Re: ctc and motorcycles
"wafflycat" <w*a*ff£y£cat*@£btco*nn£ect.com> wrote in message
news

dednT5yGoaFYJ_bRVnygQA@bt.com...
>
> http://www.ctc.org.uk/DesktopDefault.aspx?TabID=4796
>
> "CTC does not want bikes banned"
>
> "This week's Motor Cycle News has dreamt up an attention-grabbing headline
> which is in fact wholly untrue. It suggests that CTC wants motor cycles
> banned - this is not the case.
>
>
> We do not believe that motorcycles should be admitted into bus lanes, and
> therefore object to the Government's latest advice that this option should
> be for local authorities to decide (overturning previous advice against
> admitting motorcycles). But that is very different from suggesting that we
> want motorcycles banned, as MCN's headline and first paragraph states.
> This, we believe, is wholly misleading.
>
>
>
> Our webpage sets out the issues where we have common ground with
> motorcyclists - for instance we were with the motorcyclists' lobby in
> opposing the European Commission's recent proposals for Daytime Running
> Lights on all motor vehicles."
>
>
I speak as a CTC member cyclist who owns, and enjoys, a motorcycle and a car
also. I live in a borough (Colchester) where motorcycles are permitted to
use the bus lanes. Being able to use them _reduces_, IMHO, the risk to
pedestrians and cyclists.
Why do I believe this? The statistics used by the CTC not only relate to a
vanishingly small and unreliable sample size, but also relate to the risk
_as a whole_, including incidents occurring on all types of roads and in all
situations. So, for instance, the figure _might_ include an incident where
an out-of-control motorcycle has killed or injured a cyclist riding on the
pavement. Whilst this would be regrettable, it certainly would not be
grounds for banning m/c's from bus lanes!
In my experience the big area of conflict between m/c's and peds/cyclists
is when m/c's are filtering through slow and stationary traffic, and peds
cross between vehicles, and cyclists weave between them to make progress.
Obviously the onus is on the motorcyclist to keep out of trouble, but
filtering _is_ allowed, and can be risky.

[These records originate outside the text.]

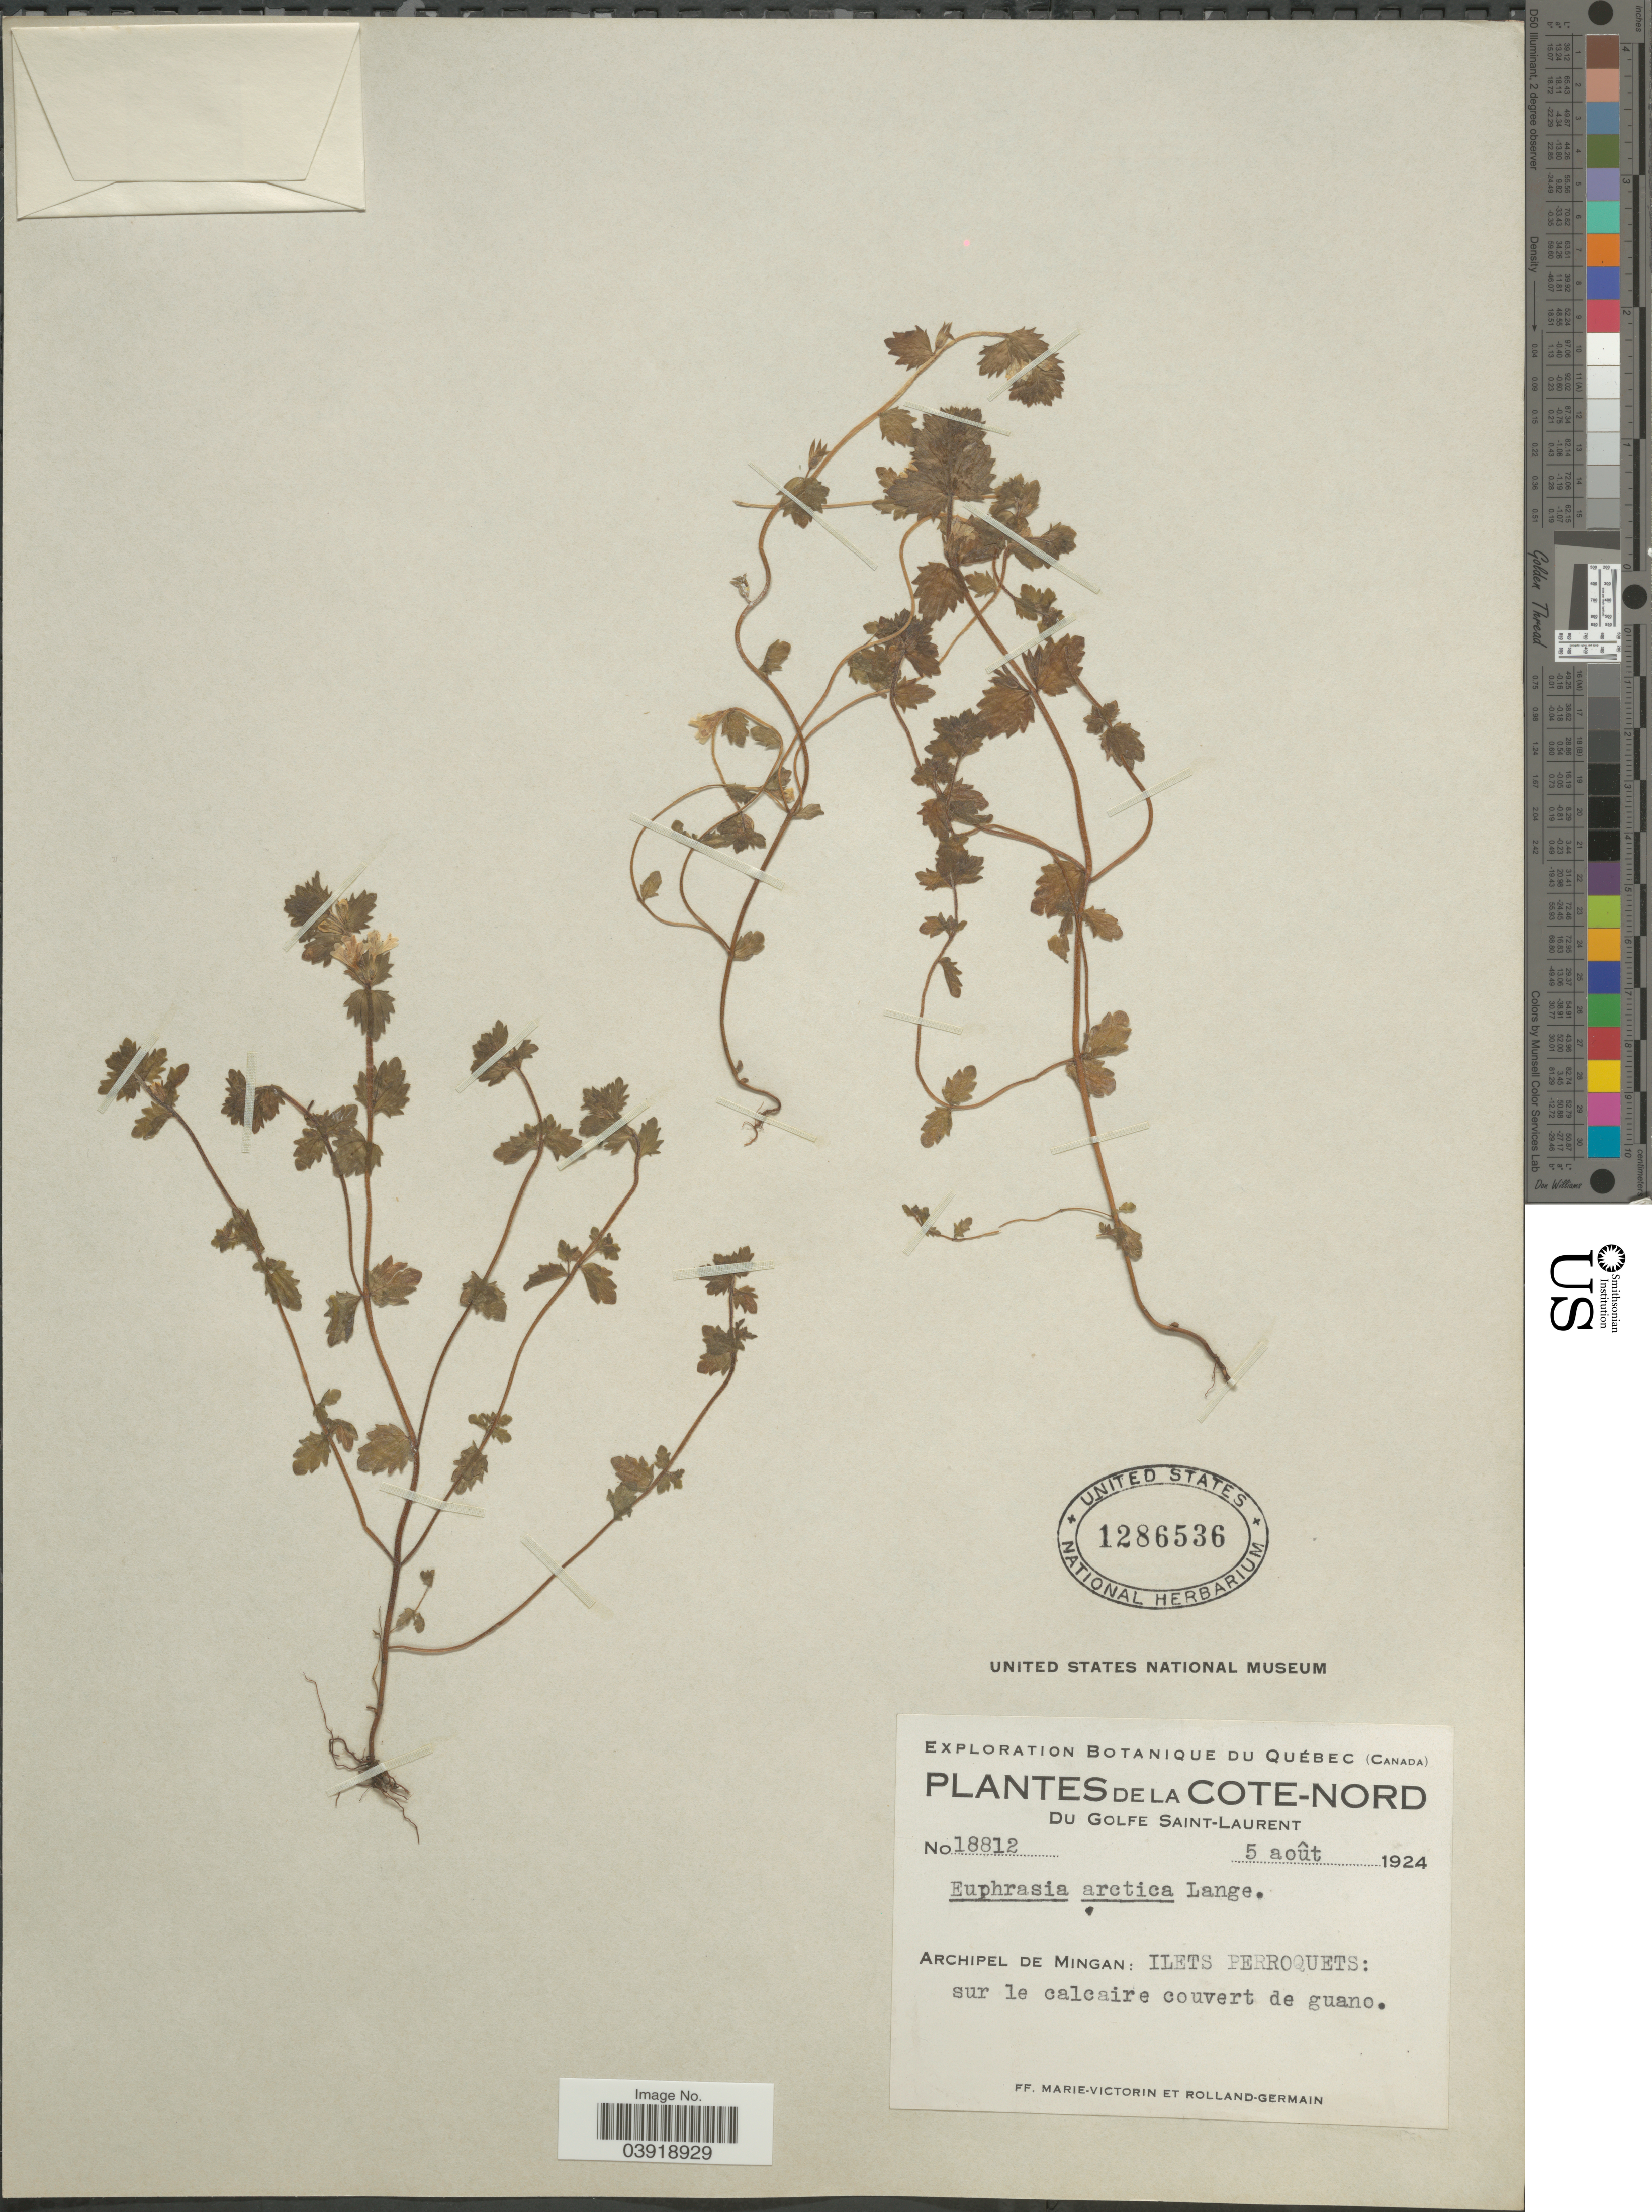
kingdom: Plantae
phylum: Tracheophyta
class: Magnoliopsida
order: Lamiales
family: Orobanchaceae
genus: Euphrasia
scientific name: Euphrasia arctica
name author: Lange ex Rostrup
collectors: F. Marie-Victorin & Rolland-Germain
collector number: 18812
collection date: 1924-08-05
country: Canada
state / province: Quebec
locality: La Cote-Nord du Golfe Saint-Laurent. Archipel de Mingan: Ilets Perroquets.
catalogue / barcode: US 1286536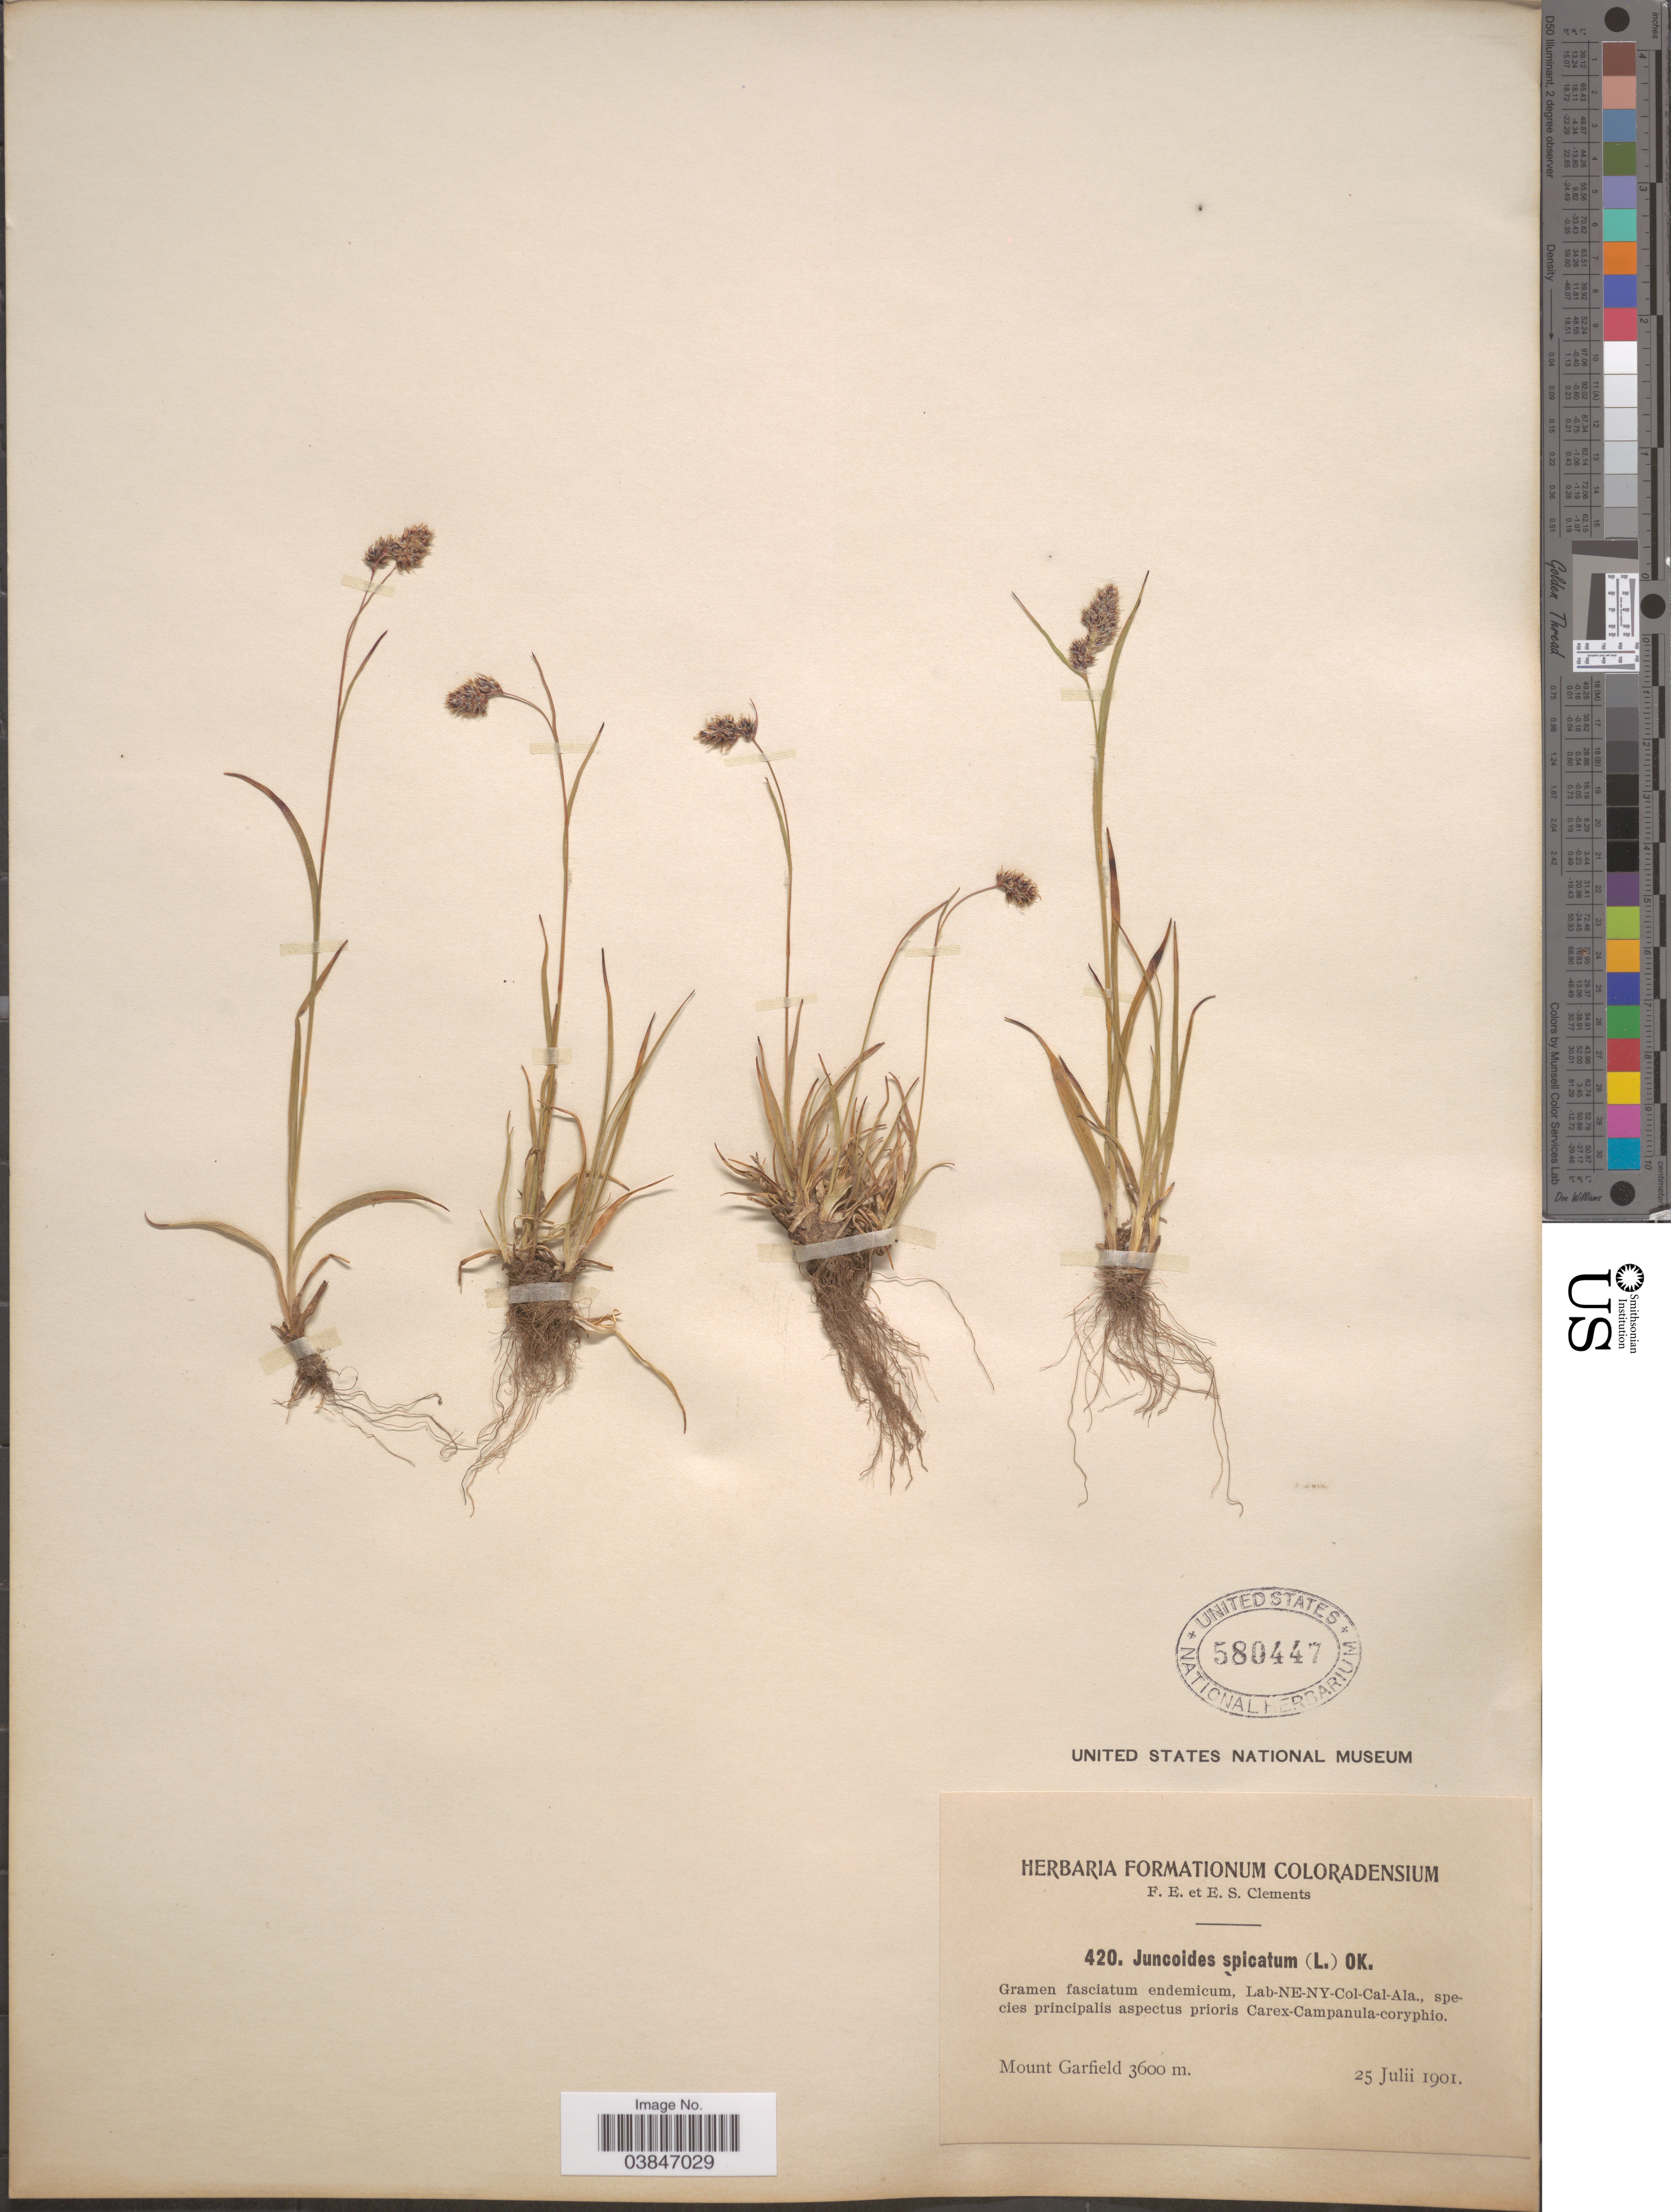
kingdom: Plantae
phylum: Tracheophyta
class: Liliopsida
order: Poales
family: Juncaceae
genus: Luzula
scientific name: Luzula spicata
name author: (L.) DC.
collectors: F. E. Clements & E. S. Clements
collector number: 420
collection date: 1901-07-25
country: United States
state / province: Colorado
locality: Mount Garfield.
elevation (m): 3600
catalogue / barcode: US 580447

A motorcycle in a bus lane, however, has far clearer lines of sight, as do
the pedestrians crossing it , and the cyclists using it, who by and large
don't weave when they're in it. So by removing slow moving cars from the
equation, and as long as the motorcycle is being ridden sensibly, cyclists,
pedestrians and motorcyclists are _safer_ when sharing the bus lane.
Unless, of course, the CTC or anyone else can come up with data to
demonstrate that motorbikes _in bus lanes_ are a danger to cyclists and
pedestrians _in bus lanes_. Until then it probably is reasonable to suspect
that they are anti-motorcycle per se.